China has emerged as the global leader in the power battery industry, consistently leading in market size for six consecutive years. It has established the world’s most comprehensive and largest power battery industry system, with approximately 50,000 enterprises eagerly participating in the surge of the lithium battery industry.

However, with the rapid development of new energy vehicles, the industry has increasingly recognized the limitations of traditional liquid lithium batteries. Issues such as low energy density, inability to eliminate consumer range anxiety, overall battery weight, poor performance in low-temperature conditions, and safety concerns in high-temperature environments highlight the need for a shift towards solid-state batteries.

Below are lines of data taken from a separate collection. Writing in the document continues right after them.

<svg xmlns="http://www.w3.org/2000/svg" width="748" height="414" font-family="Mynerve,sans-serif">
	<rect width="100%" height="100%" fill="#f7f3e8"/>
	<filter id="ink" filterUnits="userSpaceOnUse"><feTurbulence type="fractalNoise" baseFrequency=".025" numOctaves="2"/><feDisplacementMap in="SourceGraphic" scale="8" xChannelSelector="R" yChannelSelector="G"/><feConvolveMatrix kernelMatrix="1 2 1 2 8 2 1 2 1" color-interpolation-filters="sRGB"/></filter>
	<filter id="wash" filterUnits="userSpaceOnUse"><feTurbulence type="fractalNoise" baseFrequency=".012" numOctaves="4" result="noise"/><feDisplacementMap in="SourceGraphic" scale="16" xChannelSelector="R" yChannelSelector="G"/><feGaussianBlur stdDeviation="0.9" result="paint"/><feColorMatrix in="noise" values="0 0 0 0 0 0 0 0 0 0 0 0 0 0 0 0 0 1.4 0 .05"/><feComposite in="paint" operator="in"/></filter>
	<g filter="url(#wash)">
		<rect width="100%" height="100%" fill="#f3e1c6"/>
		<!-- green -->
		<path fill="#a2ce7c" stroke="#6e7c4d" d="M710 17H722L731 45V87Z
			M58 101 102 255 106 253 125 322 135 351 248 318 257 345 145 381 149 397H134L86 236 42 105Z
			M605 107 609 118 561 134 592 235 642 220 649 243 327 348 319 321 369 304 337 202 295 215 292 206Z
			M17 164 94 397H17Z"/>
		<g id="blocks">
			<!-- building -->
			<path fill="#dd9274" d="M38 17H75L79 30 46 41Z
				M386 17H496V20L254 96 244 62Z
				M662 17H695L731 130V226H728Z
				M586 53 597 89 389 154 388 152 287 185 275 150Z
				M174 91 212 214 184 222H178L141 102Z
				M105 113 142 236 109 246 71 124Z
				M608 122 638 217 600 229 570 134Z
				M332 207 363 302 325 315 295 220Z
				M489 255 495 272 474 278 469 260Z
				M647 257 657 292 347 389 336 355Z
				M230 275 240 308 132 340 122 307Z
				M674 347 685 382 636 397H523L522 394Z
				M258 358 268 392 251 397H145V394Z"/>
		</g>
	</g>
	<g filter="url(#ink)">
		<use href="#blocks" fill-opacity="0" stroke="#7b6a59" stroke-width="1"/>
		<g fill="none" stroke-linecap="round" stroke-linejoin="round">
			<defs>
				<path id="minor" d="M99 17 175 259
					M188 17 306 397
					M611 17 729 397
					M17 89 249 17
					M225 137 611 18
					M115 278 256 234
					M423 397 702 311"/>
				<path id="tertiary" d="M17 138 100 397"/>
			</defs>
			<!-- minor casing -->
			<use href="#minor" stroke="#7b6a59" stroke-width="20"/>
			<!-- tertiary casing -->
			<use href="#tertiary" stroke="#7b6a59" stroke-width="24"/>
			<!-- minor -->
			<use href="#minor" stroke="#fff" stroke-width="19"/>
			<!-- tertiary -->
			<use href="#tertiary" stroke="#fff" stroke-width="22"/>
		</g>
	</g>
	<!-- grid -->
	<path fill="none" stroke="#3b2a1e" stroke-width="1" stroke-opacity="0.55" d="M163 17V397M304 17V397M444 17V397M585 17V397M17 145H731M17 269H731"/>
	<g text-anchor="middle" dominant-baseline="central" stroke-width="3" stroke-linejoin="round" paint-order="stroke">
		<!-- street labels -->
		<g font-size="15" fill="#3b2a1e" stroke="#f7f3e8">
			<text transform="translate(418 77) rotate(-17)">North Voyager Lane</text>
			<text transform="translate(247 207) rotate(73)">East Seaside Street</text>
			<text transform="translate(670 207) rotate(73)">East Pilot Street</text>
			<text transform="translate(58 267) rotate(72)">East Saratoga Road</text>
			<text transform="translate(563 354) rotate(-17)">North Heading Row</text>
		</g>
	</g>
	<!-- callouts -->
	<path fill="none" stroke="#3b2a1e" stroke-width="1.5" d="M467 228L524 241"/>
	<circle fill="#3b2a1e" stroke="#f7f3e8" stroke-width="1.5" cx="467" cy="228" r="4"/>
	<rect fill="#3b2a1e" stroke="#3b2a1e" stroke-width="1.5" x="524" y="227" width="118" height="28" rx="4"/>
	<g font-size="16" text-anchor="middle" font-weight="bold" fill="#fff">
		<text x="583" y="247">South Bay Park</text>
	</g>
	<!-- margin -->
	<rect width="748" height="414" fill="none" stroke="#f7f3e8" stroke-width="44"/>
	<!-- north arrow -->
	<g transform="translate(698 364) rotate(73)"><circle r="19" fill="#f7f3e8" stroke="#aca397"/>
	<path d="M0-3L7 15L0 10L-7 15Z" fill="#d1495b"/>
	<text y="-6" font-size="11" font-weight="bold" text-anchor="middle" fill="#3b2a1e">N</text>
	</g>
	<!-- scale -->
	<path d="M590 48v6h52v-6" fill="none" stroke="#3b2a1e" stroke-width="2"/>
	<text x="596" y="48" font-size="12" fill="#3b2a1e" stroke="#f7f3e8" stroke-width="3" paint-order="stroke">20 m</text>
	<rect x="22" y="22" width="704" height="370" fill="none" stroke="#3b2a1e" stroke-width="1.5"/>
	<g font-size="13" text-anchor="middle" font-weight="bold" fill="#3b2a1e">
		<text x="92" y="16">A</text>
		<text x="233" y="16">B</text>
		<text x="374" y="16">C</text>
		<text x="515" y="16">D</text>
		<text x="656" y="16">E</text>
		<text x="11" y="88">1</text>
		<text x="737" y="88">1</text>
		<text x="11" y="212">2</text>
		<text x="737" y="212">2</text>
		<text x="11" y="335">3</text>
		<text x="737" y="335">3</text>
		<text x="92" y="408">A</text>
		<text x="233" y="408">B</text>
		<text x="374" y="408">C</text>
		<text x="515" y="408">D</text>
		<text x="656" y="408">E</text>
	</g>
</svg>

The development of solid-state batteries can be traced back to the early 20th century when German chemist Walter Ernst Moesl proposed the concept of solid-state electrolyte batteries. It was not until 2010 that Toyota introduced solid-state batteries with a range exceeding 1000 km. Since then, numerous companies and research institutions have been developing solid-state battery technology in an attempt to replace traditional liquid lithium batteries.

The development of solid-state battery technology has undergone a long journey. In recent years, with continuous technological advancements and growing market demand, more and more automotive companies, including Toyota, Nissan, BMW, and Volkswagen, have started focusing on and researching solid-state batteries.

The innovation cycle of battery technology is approximately 30 years. The use of lithium-ion batteries in the automotive sector began around the year 2000, and a comprehensive revolution is expected around 2030. 

The second decade starting in 2010 saw a gradual expansion of the power battery industry, with intelligent means driving technological innovation across the entire power battery industry chain. The third decade is anticipated to witness a transition to new materials, with the development of solid-state electrolytes as the core, and mature solid-state batteries are expected by 2030.

Despite the various advantages of solid-state batteries, industrialization progress has not been smooth. Globally, there has yet to be seen mass production of solid-state batteries in vehicles. Even Toyota, as early as 2011, announced plans to launch solid-state batteries between 2015 and 2020, expressing the view that solid-state batteries would completely solve the range anxiety issue for new energy vehicles and accelerate the popularity of such vehicles. However, solid-state batteries have not been widely applied commercially to date.

There are several key technical challenges and problems that need to be overcome. Firstly, although solid-state batteries offer many advantages such as higher energy density, faster charging speed, and increased safety, challenges in manufacturing processes and material science cannot be ignored. 

The solid electrolyte in solid-state batteries needs to operate stably at high temperatures while ensuring safety and stability. Effective control of manufacturing costs is also required to make them competitive in the market.

Secondly, besides technical challenges, market acceptance and the readiness of the supply chain are crucial factors affecting the widespread application of solid-state batteries. The new energy vehicle market is still in its early stages, and consumer acceptance of new energy vehicles needs improvement.

Thirdly, the overall readiness of the supply chain needs to keep pace with the development of the new energy vehicle market, including issues such as battery recycling and reuse.

Many industry experts believe that before 2030, mass production of solid-state batteries is unlikely. The next 10 years are considered a critical opportunity period for the research and development of solid-state batteries.